LCS (Longest Common Subsequence) Title The count of the longest common sequence of characters that are in the same relative order but are not necessarily contiguous (ex. LCS of 'nice' and 'niece' is 4) between the title and the search term

LCS (Longest Common Subsequence) Desc The count of the longest common sequence of characters that are in the same relative order but are not necessarily contiguous (ex. LCS of 'nice' and 'niece' is 4) between the product description and the search term

NCD (Normalized Compression Distance) Query Title A measure of similarity in which the search terms and the product title are compressed and compared bit by bit then normalized

Search Title SW (Smith-Waterman) A similarity metric (usually used to measure similarity between protein sequences) that compares segments of all possible lengths and optimizes the similarity measure between the search terms and the title

Importance of Factors

We also looked at including numeric characteristics of the lemmatized terms in the title and description. However, all of these variables had very large Variance Inflation Factors (VIFs), leading us to exclude them from our model.

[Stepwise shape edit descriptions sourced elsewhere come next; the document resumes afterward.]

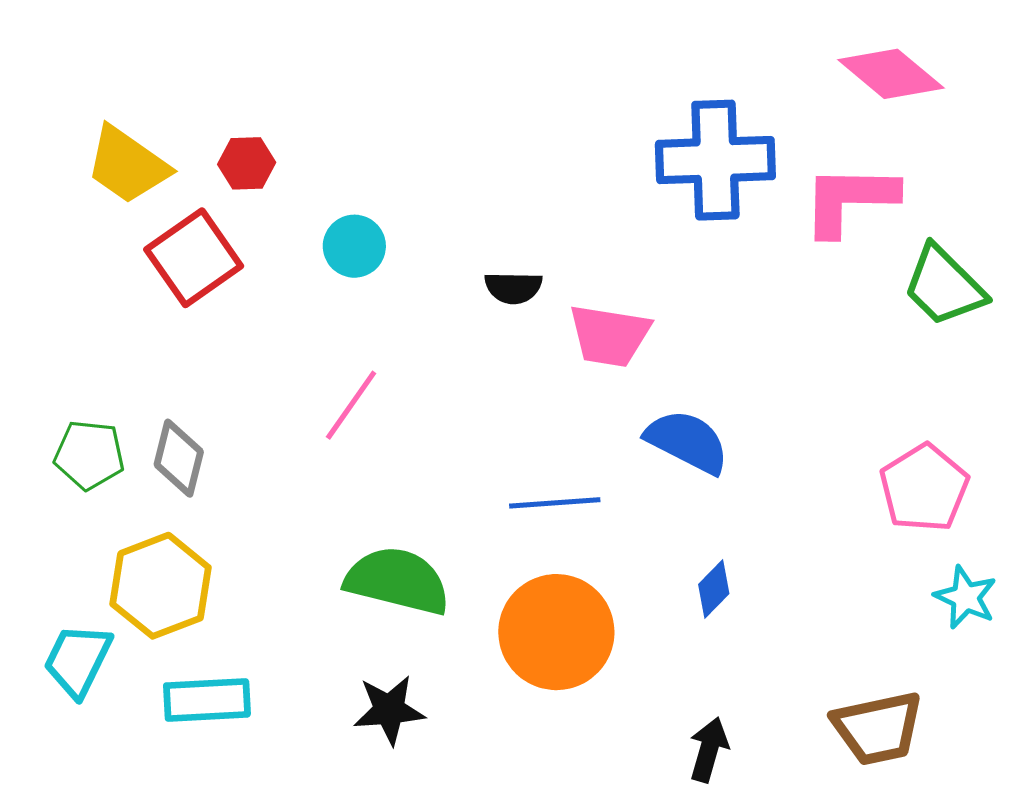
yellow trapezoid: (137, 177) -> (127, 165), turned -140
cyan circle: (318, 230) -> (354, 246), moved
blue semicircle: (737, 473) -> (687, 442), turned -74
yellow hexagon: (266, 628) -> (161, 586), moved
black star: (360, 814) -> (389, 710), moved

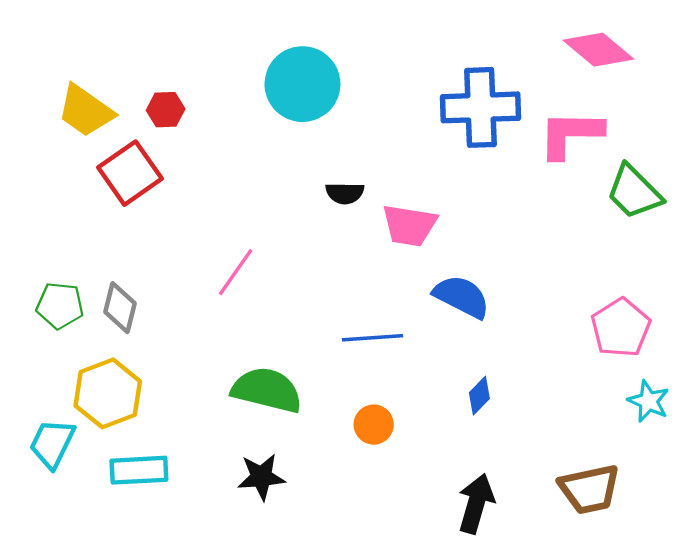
cyan circle: (354, 246) -> (302, 84), moved, size x1.8
orange circle: (556, 632) -> (374, 425), size x0.5
black arrow: (709, 750) -> (476, 504), size x1.4

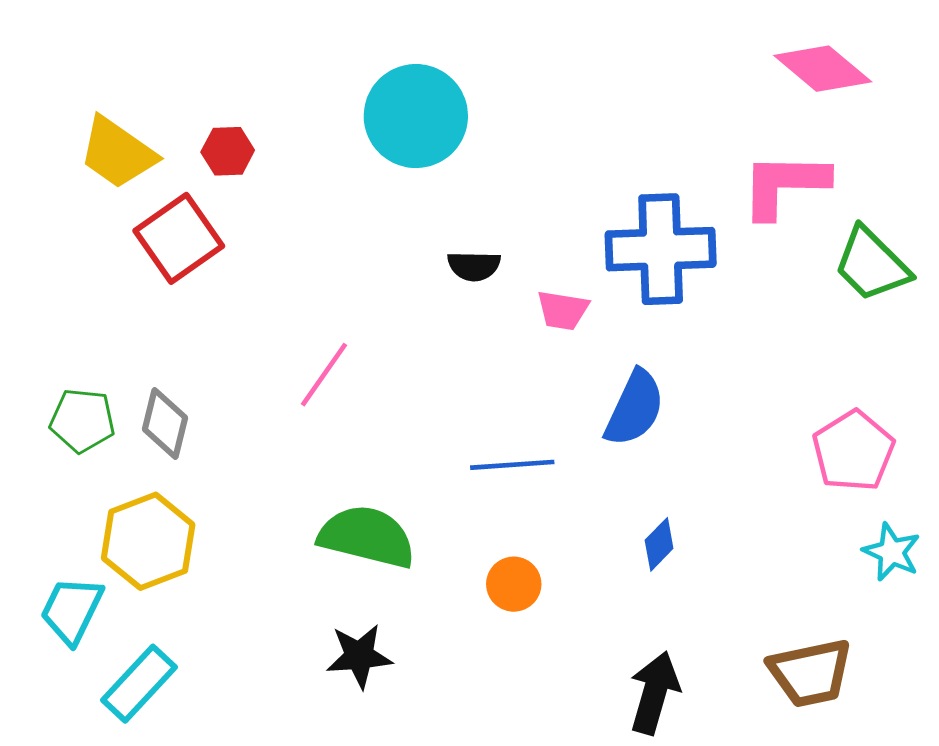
blue cross: (480, 107) -> (661, 249), moved
pink trapezoid: (409, 225) -> (563, 310), size x0.7
blue semicircle: (462, 297) -> (635, 408), turned 88
cyan rectangle: (139, 470) -> (139, 684), moved, turned -44

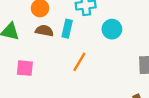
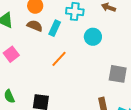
pink square: (25, 68) -> (11, 54), turned 35

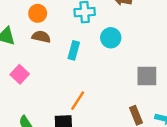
cyan rectangle: (55, 28) -> (74, 50), moved
orange line: (59, 59) -> (78, 101), moved

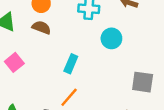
cyan rectangle: (74, 50) -> (71, 64), moved

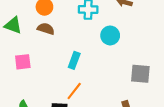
pink square: (14, 62) -> (23, 62), turned 35

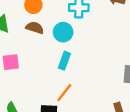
cyan circle: (110, 35) -> (63, 32), moved

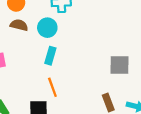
orange line: (64, 93) -> (52, 87), turned -54

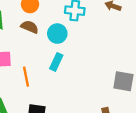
orange line: (52, 87) -> (26, 77), moved

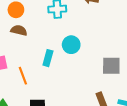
cyan circle: (57, 34) -> (71, 45), moved

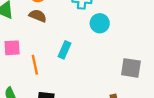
cyan circle: (71, 45) -> (100, 23), moved

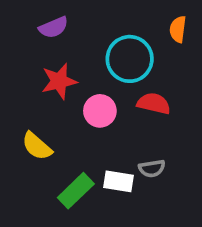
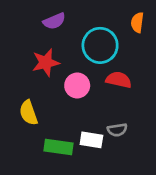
purple semicircle: (54, 27) -> (54, 21), moved
yellow semicircle: (37, 146) -> (29, 113), turned 30
green rectangle: (76, 191) -> (59, 147), turned 52

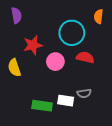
purple semicircle: (54, 21) -> (16, 15), moved, turned -77
yellow semicircle: (29, 113) -> (14, 68), moved

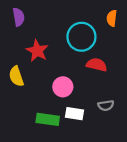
red star: (33, 45) -> (37, 51), turned -30
pink circle: (55, 62) -> (63, 87), moved
gray semicircle: (84, 93) -> (106, 105), moved

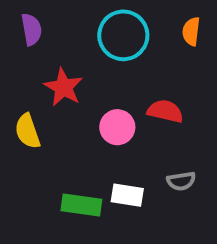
cyan circle: (81, 37) -> (123, 35), moved
pink circle: (63, 87) -> (117, 127), moved

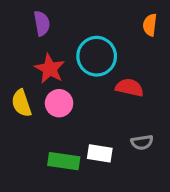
purple semicircle: (32, 29) -> (42, 23), moved
cyan circle: (123, 35) -> (97, 56), moved
pink circle: (117, 127) -> (59, 103), moved

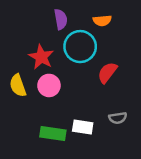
purple semicircle: (42, 23) -> (61, 19), moved
orange semicircle: (150, 25) -> (102, 21), moved, turned -102
red semicircle: (130, 88) -> (107, 72), turned -65

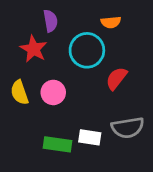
purple semicircle: (61, 19) -> (50, 21), moved
red star: (41, 57) -> (34, 49), moved
gray semicircle: (118, 118) -> (128, 128), size x1.6

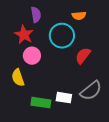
yellow semicircle: (20, 92) -> (18, 78), moved
pink circle: (53, 92) -> (32, 56), moved
gray semicircle: (128, 128) -> (91, 91), turned -30

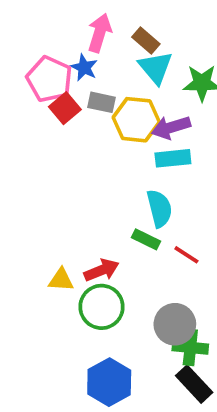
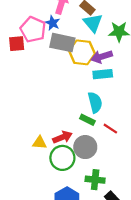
gray rectangle: (102, 102) -> (62, 43), size x1.6
red square: (65, 108) -> (17, 44), moved, turned 35
gray circle: (175, 324) -> (85, 147), moved
green cross: (190, 347) -> (95, 180), moved

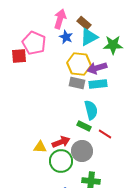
blue star: (53, 23) -> (66, 37), moved
cyan triangle: (93, 23) -> (89, 37), turned 42
gray rectangle: (62, 43) -> (77, 83), moved, size x0.7

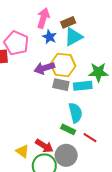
brown rectangle: (84, 23) -> (68, 22), turned -64
green star: (113, 45) -> (98, 72), moved
purple arrow: (97, 68) -> (44, 68), moved
red arrow: (61, 142) -> (44, 146), turned 54
yellow triangle: (40, 147) -> (22, 151), turned 32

The highest VIF of a variable we kept in our model was 6.15.

Modeling Methodology

We tested various linear and tree-based regression models with multiple sets of hyperparameters and compared their performances.

Linear Regression

We tested regular linear regression, lasso regression, ridge regression, and elastic net linear regression. Our testing included observing the testing error.

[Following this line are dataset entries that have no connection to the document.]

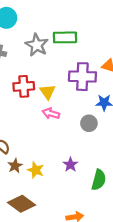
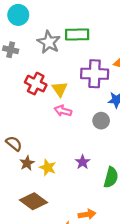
red cross: (24, 86) -> (36, 84), turned 30

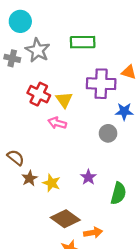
gray star: (49, 42) -> (38, 50), moved
pink arrow: (63, 111) -> (57, 123), moved
brown diamond: (34, 201) -> (65, 219), moved

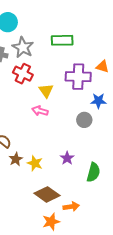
red cross: (39, 94) -> (23, 74), moved

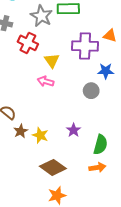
gray star: (23, 47) -> (41, 16), moved
orange arrow: (71, 207) -> (97, 167), moved

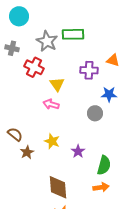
purple cross: (85, 46) -> (89, 70), size x0.7
yellow star: (40, 135) -> (52, 141), moved
brown diamond: (53, 167) -> (58, 187), turned 50

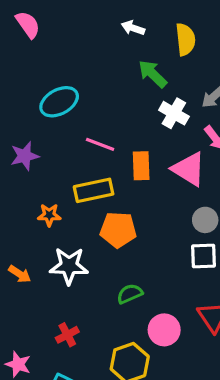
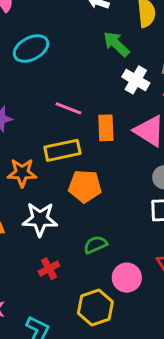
cyan ellipse: (59, 102) -> (31, 48), moved
orange star: (49, 215) -> (22, 173), size x1.4
red cross: (67, 335) -> (49, 269), moved

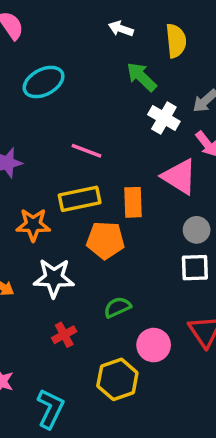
orange rectangle: (106, 128) -> (133, 202), moved

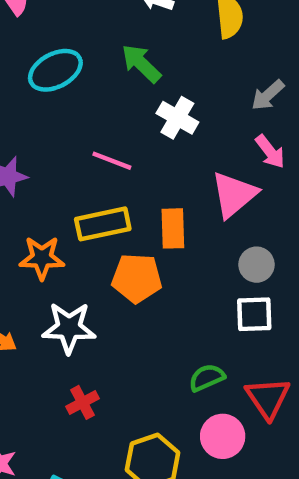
green arrow: (142, 77) -> (141, 63), moved
white cross: (164, 118) -> (177, 118), moved
pink triangle: (179, 177) -> (234, 195), turned 48
green semicircle: (117, 307) -> (207, 378), moved
pink circle: (154, 345) -> (223, 436), moved

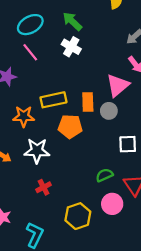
white cross: (177, 118) -> (71, 47), moved
pink line: (112, 161) -> (30, 52), moved, turned 30
gray circle: (256, 265) -> (109, 111), moved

Our error was measured using two different two different metrics. One was the RMSE of our predictions of the relevance and the actual relevance. The second metric was the RMSE of the ten most relevant results our model predicted. The justification of this metric is that when someone uses a search engine, they only look at the top ten results.

Regular Linear Regression


Demonstration


Product Id Predicted Relevance Actual Relevance
45055 2.63908569 3.00
64720 2.2400152 1.00
71594 2.47129219 3.00
61619 2.31350679 2.33
52166 2.50350051 2.67

We initially started off with a basic linear regression model as a sort of baseline model performance. Using such a model and an initial set of 5 features, we achieved approximately the benchmark score (.51049) for this competition.

Regularized Linear Regression

For Lasso, Ridge and ElasticNet, the RMSEs are 0.5308, 0.494, and 0.518, respectively.

Tree Models

With a vanilla random forest model we got an RMSE score of 0.469; with a gradient boosted regressor we got an RMSE of 0.483.

When we used PCA to reduce the dimensionality of our data, we lowered this RMSE to 0.469.

Here are some pictures of the trees models top ten performance with different hyperparameters.

GBR

Importance of Factors

Regular Random Forest

Tree Max Depth

So if you were to search with our algorithm the top ten results would be on average a 2.7 out of 3 in relevence.

Top Performance

Our best RMSE score of .4683 (on the testing data) resulted from a Random Forest model with 135 trees where 4-5 features were considered at every split. Rerunning the model with different subsamples produced similar results. If we were to submit this result and get a similar RMSE score, it would be enough to place us within the top 15% of Kaggle competitors.

Insights

Feature Engineering REALLY Helps

The most important features turned out to be the more 'sophisticated features' like entropy and the normalized compression distance that we didn't immediately consider. Additionally, those features that take a long time to compute may actually be worth the wait; in our model, the normalized compression distance, which took over 14 hours to compute, ended up being one of the more important features.

Regularization/PCA Doesn't Always Help

Using models that incorporated regularization, like Lasso and ElasticNet, didn't significantly change the RMSE in this particular case despite evidence of multicollinearity.

Ensembling Performs

While linear regression was a good model to start with for a regression problem such as this, ensembling algorithms like Random Forest made the most significant gains in performance and got us a competitive score. However, not all ensembling algorithms live up to their hype; AdaBoost and Gradient Boosting algorithms didn't perform better than Random Forest like we may have expected.